I've been in a relationship with my DP for almost 2 years now and while things started out brilliantly between us, I'm beginning to feel like we have too many differences to make things work.
There have been some minor issues throughout - we live a 90 minute drive apart and he has a teenage boy with some learning difficulties. This has meant that I spend every weekend at his house and he very rarely (3 times so far in 2024) visits my house. I live in a rural area and my DP (understandably) worries that his boy will get bored here - he has an XBox etc at home and that seems to keep him happy. I'd be lying if I said I didn't find the travelling and being away from my home difficult - I'm relatively new to my area (2.5 years here now) and not being here at weekends has made it difficult to form any real friendships. It also means I have to do all my chores and housework in the week after work (and sometimes end up helping him with his at weekends). But although it's occasionally frustrating for me, my DP was upfront about his situation from the off, so any resentment has mostly been swallowed and we make it work.
However, my DP has a very short fuse and over the last year or so has started to get angry, snappy and impatient with me a lot. This can happen when it's something contentious such as me raising an issue within the relationship. But he can also be triggered by the most trivial things: I didn't give him an instant yes or no opinion on an outfit he was thinking of wearing to the pub last weekend and I got my head bitten off. He says it's 'infuriating' when I don't answer a straight question - I'm quite a considered and sometimes indecisive person and am not always quick to provide an answer or an opinion on things because I like to allow myself time to think and respond. His impatience makes me feel quite bad about myself.
I strongly believe that two people can experience the same thing differently and feel opposite emotions in response to the same situation. But I feel that my DP often dismisses my feelings out of hand, is very quick to raise his voice, and tends to invalidate my point of view often. He's told me on more than one occasion that I'm 'being oversensitive'.
To be clear, I'm not afraid of my DP hurting me and there's never been any indication of physical anger. But I've increasingly found that I only have the confidence to challenge things within the relationship after a couple of glasses of wine - which is not a healthy way of dealing with things and leads to arguments and fall outs. Sometimes, because I've had a drink, I get frustrated at the reaction I get and I end up saying horrible things that I regret (which is also completely unacceptable).

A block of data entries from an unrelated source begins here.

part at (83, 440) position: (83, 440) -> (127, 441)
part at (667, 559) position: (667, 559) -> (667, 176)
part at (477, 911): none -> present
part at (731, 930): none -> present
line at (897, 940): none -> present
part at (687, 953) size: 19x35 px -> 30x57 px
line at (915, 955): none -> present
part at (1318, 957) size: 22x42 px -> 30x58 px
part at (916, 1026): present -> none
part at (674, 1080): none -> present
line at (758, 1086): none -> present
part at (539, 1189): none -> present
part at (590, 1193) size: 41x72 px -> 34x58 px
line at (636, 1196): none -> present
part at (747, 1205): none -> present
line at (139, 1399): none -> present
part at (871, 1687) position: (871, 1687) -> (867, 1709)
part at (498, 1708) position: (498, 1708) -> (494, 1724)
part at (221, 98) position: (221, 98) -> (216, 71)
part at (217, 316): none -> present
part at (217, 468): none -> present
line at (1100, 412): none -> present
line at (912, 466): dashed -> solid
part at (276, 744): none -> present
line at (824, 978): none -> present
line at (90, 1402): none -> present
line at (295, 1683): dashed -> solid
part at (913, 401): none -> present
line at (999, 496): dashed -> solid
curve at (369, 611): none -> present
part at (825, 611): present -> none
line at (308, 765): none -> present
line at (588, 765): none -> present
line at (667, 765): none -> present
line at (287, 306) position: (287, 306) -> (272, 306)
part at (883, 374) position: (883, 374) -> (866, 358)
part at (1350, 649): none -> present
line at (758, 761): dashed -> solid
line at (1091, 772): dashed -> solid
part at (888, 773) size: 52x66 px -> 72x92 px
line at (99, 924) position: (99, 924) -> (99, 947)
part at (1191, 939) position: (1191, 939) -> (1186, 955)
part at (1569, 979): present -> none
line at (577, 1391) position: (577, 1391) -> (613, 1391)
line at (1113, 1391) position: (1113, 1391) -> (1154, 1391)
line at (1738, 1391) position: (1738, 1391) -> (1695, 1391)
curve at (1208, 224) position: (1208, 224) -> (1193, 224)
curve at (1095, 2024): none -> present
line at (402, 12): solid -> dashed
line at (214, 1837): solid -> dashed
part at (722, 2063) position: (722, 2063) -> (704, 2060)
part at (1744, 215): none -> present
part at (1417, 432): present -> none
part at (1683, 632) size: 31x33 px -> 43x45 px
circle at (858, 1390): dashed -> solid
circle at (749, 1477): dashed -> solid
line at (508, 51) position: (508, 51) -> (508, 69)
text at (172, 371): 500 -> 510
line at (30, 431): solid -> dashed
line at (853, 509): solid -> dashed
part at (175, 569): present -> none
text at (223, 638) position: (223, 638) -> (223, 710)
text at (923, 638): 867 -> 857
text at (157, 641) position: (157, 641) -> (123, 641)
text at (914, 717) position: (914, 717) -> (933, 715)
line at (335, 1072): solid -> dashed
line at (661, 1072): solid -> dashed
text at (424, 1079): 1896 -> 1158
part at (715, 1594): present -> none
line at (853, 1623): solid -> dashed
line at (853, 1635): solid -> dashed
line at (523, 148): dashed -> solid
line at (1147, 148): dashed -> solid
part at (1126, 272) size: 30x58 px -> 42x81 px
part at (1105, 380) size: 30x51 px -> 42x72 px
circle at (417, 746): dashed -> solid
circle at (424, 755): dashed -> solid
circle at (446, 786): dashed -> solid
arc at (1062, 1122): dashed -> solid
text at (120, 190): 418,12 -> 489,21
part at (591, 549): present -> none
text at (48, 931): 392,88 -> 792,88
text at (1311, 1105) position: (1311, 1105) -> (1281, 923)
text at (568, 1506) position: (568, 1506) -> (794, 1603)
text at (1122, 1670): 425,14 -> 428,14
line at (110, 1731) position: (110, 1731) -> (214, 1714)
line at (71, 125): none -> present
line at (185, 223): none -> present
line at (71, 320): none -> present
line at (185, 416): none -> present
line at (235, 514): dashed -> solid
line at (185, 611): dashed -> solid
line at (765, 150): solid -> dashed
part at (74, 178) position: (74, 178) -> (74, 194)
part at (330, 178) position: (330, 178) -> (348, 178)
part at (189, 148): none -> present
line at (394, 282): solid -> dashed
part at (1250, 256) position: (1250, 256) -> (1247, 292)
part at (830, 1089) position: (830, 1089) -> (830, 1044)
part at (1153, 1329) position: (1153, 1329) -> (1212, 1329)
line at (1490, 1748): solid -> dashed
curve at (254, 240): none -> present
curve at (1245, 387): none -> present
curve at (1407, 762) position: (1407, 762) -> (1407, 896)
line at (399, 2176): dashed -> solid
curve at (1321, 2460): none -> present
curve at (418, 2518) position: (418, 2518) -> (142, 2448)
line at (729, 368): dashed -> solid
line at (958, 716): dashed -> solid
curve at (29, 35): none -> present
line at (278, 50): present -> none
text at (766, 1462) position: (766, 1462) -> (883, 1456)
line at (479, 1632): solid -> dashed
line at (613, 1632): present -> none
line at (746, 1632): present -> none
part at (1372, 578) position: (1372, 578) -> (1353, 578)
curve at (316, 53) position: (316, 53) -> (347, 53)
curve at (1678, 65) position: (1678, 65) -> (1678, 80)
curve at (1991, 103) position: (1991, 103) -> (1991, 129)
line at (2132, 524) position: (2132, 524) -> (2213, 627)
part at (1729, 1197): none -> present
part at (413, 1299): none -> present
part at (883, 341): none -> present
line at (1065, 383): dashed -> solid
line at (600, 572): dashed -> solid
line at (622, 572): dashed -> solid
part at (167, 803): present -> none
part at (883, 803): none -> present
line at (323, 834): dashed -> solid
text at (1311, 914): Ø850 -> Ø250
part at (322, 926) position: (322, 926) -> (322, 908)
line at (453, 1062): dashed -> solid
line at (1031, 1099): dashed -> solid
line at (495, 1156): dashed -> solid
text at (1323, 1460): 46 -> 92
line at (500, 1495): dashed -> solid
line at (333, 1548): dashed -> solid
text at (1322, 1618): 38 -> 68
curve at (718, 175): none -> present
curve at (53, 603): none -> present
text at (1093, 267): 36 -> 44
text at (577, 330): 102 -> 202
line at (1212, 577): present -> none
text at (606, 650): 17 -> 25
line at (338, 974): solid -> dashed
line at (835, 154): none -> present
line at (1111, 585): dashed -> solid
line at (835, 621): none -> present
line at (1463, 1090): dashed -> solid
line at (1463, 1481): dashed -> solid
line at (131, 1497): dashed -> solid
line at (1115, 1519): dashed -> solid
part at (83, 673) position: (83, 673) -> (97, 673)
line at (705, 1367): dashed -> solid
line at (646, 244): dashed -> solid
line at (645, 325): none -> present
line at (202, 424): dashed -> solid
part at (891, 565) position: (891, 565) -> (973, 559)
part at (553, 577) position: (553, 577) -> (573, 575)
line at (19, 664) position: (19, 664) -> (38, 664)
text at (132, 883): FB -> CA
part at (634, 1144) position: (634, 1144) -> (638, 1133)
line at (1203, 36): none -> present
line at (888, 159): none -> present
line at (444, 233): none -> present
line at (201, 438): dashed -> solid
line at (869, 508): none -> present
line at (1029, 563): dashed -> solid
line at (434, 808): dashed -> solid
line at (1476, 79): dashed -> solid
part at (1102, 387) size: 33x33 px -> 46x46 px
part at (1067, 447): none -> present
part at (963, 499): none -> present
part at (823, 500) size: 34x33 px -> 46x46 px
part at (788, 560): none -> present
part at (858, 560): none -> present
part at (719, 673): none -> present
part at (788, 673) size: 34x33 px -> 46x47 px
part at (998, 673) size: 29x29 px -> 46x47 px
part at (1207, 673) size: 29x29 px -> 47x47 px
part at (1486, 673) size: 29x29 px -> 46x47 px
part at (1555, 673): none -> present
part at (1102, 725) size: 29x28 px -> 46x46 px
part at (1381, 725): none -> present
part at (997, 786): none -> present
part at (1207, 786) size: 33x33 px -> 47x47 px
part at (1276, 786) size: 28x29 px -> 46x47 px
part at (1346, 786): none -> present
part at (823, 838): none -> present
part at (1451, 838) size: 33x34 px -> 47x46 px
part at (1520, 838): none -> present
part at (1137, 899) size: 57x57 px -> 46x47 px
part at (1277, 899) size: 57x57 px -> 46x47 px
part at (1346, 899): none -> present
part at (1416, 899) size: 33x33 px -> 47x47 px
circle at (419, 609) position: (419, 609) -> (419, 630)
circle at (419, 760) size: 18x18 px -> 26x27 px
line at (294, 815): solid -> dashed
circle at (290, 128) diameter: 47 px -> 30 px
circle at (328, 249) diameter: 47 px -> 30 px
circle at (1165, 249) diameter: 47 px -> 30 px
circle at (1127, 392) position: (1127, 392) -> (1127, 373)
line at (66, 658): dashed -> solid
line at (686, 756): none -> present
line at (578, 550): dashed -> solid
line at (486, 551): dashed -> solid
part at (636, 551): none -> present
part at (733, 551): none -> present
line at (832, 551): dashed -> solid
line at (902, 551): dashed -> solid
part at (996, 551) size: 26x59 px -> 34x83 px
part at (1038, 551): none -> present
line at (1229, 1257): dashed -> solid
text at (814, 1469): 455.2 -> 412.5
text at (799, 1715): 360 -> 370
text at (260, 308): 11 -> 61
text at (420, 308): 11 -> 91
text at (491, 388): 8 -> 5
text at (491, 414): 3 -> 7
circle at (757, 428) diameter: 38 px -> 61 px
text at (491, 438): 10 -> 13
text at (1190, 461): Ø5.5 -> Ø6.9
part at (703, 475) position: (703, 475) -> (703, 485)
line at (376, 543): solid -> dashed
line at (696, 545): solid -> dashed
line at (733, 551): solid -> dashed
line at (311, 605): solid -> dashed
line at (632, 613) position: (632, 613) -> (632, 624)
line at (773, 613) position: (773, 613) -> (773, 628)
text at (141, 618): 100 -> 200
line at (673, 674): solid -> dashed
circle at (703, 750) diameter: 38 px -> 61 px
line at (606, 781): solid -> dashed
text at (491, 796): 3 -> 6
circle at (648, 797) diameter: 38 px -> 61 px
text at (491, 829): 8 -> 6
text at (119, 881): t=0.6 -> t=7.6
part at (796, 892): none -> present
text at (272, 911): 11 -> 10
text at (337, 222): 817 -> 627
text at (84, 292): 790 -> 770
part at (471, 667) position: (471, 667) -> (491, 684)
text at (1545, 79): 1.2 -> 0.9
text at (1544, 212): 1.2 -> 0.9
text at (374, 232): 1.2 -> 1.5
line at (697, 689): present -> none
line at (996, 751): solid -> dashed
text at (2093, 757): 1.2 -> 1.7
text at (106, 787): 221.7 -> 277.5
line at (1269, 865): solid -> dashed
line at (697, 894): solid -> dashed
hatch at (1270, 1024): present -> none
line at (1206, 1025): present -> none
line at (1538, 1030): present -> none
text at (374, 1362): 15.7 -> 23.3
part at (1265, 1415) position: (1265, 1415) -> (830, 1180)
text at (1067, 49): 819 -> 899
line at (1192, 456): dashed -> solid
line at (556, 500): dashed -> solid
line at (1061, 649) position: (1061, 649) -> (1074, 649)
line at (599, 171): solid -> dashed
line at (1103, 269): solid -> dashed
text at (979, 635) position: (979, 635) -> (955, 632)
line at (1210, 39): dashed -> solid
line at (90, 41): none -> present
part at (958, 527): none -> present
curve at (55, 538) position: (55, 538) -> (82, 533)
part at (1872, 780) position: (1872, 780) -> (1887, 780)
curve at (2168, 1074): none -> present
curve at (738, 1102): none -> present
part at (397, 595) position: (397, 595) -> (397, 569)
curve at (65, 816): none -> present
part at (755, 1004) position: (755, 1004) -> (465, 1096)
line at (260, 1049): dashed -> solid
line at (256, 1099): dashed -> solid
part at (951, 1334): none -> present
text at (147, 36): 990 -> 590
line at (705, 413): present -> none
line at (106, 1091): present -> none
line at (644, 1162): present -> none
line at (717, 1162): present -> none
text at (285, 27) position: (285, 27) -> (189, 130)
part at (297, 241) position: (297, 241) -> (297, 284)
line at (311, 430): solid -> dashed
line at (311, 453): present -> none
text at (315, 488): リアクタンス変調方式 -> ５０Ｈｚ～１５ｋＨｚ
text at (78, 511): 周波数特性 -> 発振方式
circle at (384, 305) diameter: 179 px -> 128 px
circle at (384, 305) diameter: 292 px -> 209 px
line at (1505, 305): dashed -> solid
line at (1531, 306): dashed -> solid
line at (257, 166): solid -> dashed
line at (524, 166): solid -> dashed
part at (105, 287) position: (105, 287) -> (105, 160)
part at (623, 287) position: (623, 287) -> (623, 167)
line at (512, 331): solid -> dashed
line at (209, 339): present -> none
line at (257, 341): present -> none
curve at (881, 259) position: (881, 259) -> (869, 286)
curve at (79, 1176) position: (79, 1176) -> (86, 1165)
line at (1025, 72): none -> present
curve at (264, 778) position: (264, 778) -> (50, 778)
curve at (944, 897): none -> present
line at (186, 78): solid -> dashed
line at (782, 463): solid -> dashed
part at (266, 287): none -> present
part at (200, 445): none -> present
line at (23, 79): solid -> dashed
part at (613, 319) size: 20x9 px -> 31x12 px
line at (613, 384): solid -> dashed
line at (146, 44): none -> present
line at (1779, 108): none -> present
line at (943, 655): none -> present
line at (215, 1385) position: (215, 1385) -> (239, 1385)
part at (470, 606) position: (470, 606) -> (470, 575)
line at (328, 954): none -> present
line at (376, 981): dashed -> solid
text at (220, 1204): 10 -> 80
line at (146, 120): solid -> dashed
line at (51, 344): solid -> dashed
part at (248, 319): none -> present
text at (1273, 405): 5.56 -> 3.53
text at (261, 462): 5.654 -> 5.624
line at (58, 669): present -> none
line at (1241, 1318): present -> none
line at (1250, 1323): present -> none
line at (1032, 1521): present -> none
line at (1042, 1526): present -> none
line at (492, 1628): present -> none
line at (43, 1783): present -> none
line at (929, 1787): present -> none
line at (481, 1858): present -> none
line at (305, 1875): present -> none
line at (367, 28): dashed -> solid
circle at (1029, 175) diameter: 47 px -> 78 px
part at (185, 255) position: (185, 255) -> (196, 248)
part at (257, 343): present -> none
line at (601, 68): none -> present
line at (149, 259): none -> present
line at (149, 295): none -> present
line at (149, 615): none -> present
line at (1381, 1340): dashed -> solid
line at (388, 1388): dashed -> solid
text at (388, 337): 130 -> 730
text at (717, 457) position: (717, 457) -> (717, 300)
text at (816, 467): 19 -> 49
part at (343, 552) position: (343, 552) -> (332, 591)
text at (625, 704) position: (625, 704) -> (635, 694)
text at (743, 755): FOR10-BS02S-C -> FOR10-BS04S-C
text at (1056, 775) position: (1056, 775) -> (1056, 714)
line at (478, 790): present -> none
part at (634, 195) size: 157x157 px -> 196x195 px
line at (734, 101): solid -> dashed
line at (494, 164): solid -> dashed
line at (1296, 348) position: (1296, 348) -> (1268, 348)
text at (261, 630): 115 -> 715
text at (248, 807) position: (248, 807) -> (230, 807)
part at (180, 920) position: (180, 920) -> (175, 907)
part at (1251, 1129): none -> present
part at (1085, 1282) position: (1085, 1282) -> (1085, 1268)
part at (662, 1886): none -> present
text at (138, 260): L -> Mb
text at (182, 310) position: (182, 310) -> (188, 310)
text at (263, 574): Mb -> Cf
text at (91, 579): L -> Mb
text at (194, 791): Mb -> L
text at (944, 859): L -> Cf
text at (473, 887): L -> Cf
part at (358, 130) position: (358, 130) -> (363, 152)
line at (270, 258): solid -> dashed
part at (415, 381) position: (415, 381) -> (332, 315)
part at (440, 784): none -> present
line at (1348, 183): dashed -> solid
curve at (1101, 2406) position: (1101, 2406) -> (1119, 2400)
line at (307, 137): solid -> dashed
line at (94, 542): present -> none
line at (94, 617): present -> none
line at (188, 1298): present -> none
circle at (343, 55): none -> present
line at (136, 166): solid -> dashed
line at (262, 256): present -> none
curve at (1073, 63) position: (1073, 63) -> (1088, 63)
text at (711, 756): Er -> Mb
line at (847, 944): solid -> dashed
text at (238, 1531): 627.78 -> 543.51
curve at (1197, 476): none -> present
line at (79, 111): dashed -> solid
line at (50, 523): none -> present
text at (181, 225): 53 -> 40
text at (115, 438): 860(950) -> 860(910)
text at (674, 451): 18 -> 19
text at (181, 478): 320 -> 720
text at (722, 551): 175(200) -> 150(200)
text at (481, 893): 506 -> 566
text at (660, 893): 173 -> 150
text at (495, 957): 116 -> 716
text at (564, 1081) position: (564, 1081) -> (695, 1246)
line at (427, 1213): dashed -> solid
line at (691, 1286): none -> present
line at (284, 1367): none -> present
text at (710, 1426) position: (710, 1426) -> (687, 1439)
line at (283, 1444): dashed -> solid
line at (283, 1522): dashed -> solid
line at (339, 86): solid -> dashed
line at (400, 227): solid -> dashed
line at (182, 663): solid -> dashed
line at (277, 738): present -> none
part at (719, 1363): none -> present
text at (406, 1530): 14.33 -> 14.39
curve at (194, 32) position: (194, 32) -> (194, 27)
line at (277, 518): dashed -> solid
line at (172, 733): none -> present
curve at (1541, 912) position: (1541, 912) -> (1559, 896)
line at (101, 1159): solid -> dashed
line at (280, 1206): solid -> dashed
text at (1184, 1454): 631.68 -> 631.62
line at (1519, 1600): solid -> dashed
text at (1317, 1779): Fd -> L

I've had several months of therapy to try and improve my methods of communication. But the more therapy I've had, the more I'm coming to realise that his anger and invalidation is a barrier to me tackling my problems. I've tried to discuss this with him on several occasions but I sometimes feel that while I'm prepared to take accountability for my bad communication skills, he isn't. Whenever we have an argument, it's usually me that ends up apologising even if he's yelled at me.
We had a discussion at the beginning of this week where I laid all my cards on the table and he agreed to work on his temper and impatience issues too.
There are also quite a few other problems/things of concern:
Our sex life is pretty much a non-starter as my DP feels weird about being sexually active while the boy is in the neighbouring bedroom.
My DP recently complained during an argument that I don't contribute enough to group conversations when we're out with his friends. (My counter to this would be that he's told me that I'm 'just not very funny' in front of his friends when I've made a joke in the past and often seems to sneer at my contributions generally (he has a very sarcastic sense of humour and would say that this is just him joking around - but hardly a confidence boost or incentive to join in).
He can be quite thoughtless sometimes. To give an example of this, we recently couldn't go to a concert we'd booked tickets for because his childcare fell through at the last minute. I offered to try and sell the tickets on my social media, but he said he would do it himself. He only managed to sell one ticket and kept all the money for himself even though we'd each paid separately for our own tickets. AIBU to think that an offer of splitting the recouped money (and both of us being a little out of pocket rather than him getting his money back and me losing all of mine) would have been the kindest thing to do?
The difficulty is that there are strong feelings there. I do love him and he says he loves me (for all our faults). And my decision whether or not to call it quits is clouded by my having formed a good relationship with his boy. I'm also turning 40 soon and hate the thought of starting back on the dating scene all over again!
Am I just being naïve to think (hope?) that with a bit of work we might be able to turn this around? What has prompted you to finish a relationship in the past?